=== Given data ===
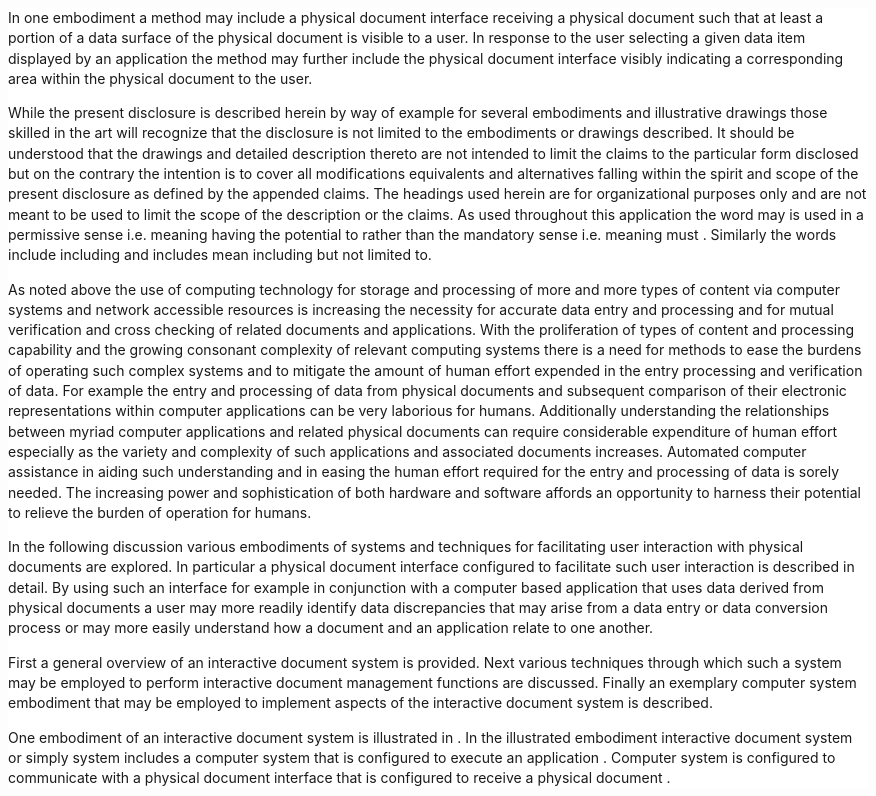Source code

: In one embodiment a method may include a physical document interface receiving a physical document such that at least a portion of a data surface of the physical document is visible to a user. In response to the user selecting a given data item displayed by an application the method may further include the physical document interface visibly indicating a corresponding area within the physical document to the user.

While the present disclosure is described herein by way of example for several embodiments and illustrative drawings those skilled in the art will recognize that the disclosure is not limited to the embodiments or drawings described. It should be understood that the drawings and detailed description thereto are not intended to limit the claims to the particular form disclosed but on the contrary the intention is to cover all modifications equivalents and alternatives falling within the spirit and scope of the present disclosure as defined by the appended claims. The headings used herein are for organizational purposes only and are not meant to be used to limit the scope of the description or the claims. As used throughout this application the word may is used in a permissive sense i.e. meaning having the potential to rather than the mandatory sense i.e. meaning must . Similarly the words include including and includes mean including but not limited to.

As noted above the use of computing technology for storage and processing of more and more types of content via computer systems and network accessible resources is increasing the necessity for accurate data entry and processing and for mutual verification and cross checking of related documents and applications. With the proliferation of types of content and processing capability and the growing consonant complexity of relevant computing systems there is a need for methods to ease the burdens of operating such complex systems and to mitigate the amount of human effort expended in the entry processing and verification of data. For example the entry and processing of data from physical documents and subsequent comparison of their electronic representations within computer applications can be very laborious for humans. Additionally understanding the relationships between myriad computer applications and related physical documents can require considerable expenditure of human effort especially as the variety and complexity of such applications and associated documents increases. Automated computer assistance in aiding such understanding and in easing the human effort required for the entry and processing of data is sorely needed. The increasing power and sophistication of both hardware and software affords an opportunity to harness their potential to relieve the burden of operation for humans.

In the following discussion various embodiments of systems and techniques for facilitating user interaction with physical documents are explored. In particular a physical document interface configured to facilitate such user interaction is described in detail. By using such an interface for example in conjunction with a computer based application that uses data derived from physical documents a user may more readily identify data discrepancies that may arise from a data entry or data conversion process or may more easily understand how a document and an application relate to one another.

First a general overview of an interactive document system is provided. Next various techniques through which such a system may be employed to perform interactive document management functions are discussed. Finally an exemplary computer system embodiment that may be employed to implement aspects of the interactive document system is described.

One embodiment of an interactive document system is illustrated in . In the illustrated embodiment interactive document system or simply system includes a computer system that is configured to execute an application . Computer system is configured to communicate with a physical document interface that is configured to receive a physical document .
===
Copy the text of every item above word for word, leaving out the pictures.

Source code

: In one embodiment a method may include a physical document interface receiving a physical document such that at least a portion of a data surface of the physical document is visible to a user. In response to the user selecting a given data item displayed by an application the method may further include the physical document interface visibly indicating a corresponding area within the physical document to the user.

While the present disclosure is described herein by way of example for several embodiments and illustrative drawings those skilled in the art will recognize that the disclosure is not limited to the embodiments or drawings described. It should be understood that the drawings and detailed description thereto are not intended to limit the claims to the particular form disclosed but on the contrary the intention is to cover all modifications equivalents and alternatives falling within the spirit and scope of the present disclosure as defined by the appended claims. The headings used herein are for organizational purposes only and are not meant to be used to limit the scope of the description or the claims. As used throughout this application the word may is used in a permissive sense i.e. meaning having the potential to rather than the mandatory sense i.e. meaning must . Similarly the words include including and includes mean including but not limited to.

As noted above the use of computing technology for storage and processing of more and more types of content via computer systems and network accessible resources is increasing the necessity for accurate data entry and processing and for mutual verification and cross checking of related documents and applications. With the proliferation of types of content and processing capability and the growing consonant complexity of relevant computing systems there is a need for methods to ease the burdens of operating such complex systems and to mitigate the amount of human effort expended in the entry processing and verification of data. For example the entry and processing of data from physical documents and subsequent comparison of their electronic representations within computer applications can be very laborious for humans. Additionally understanding the relationships between myriad computer applications and related physical documents can require considerable expenditure of human effort especially as the variety and complexity of such applications and associated documents increases. Automated computer assistance in aiding such understanding and in easing the human effort required for the entry and processing of data is sorely needed. The increasing power and sophistication of both hardware and software affords an opportunity to harness their potential to relieve the burden of operation for humans.

In the following discussion various embodiments of systems and techniques for facilitating user interaction with physical documents are explored. In particular a physical document interface configured to facilitate such user interaction is described in detail. By using such an interface for example in conjunction with a computer based application that uses data derived from physical documents a user may more readily identify data discrepancies that may arise from a data entry or data conversion process or may more easily understand how a document and an application relate to one another.

First a general overview of an interactive document system is provided. Next various techniques through which such a system may be employed to perform interactive document management functions are discussed. Finally an exemplary computer system embodiment that may be employed to implement aspects of the interactive document system is described.

One embodiment of an interactive document system is illustrated in . In the illustrated embodiment interactive document system or simply system includes a computer system that is configured to execute an application . Computer system is configured to communicate with a physical document interface that is configured to receive a physical document .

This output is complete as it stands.